§ **BRIEF**
An exact copy of all the lines below is required, with every image left out.

§ **DATA EXCERPTS**
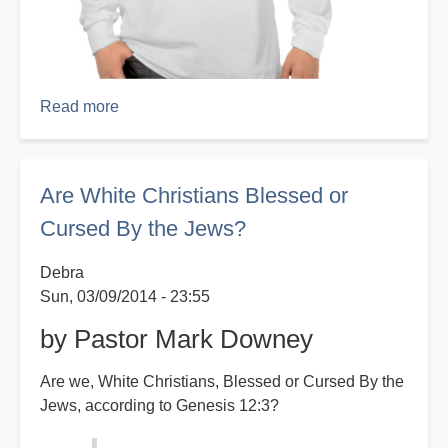
Read more
about
Property
of
God
Are White Christians Blessed or
Cursed By the Jews?
Debra
Sun, 03/09/2014 - 23:55
by Pastor Mark Downey
Are we, White Christians, Blessed or Cursed By the
Jews, according to Genesis 12:3?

§ **RESPONSE**
Read more
about
Property
of
God
Are White Christians Blessed or
Cursed By the Jews?
Debra
Sun, 03/09/2014 - 23:55
by Pastor Mark Downey
Are we, White Christians, Blessed or Cursed By the
Jews, according to Genesis 12:3?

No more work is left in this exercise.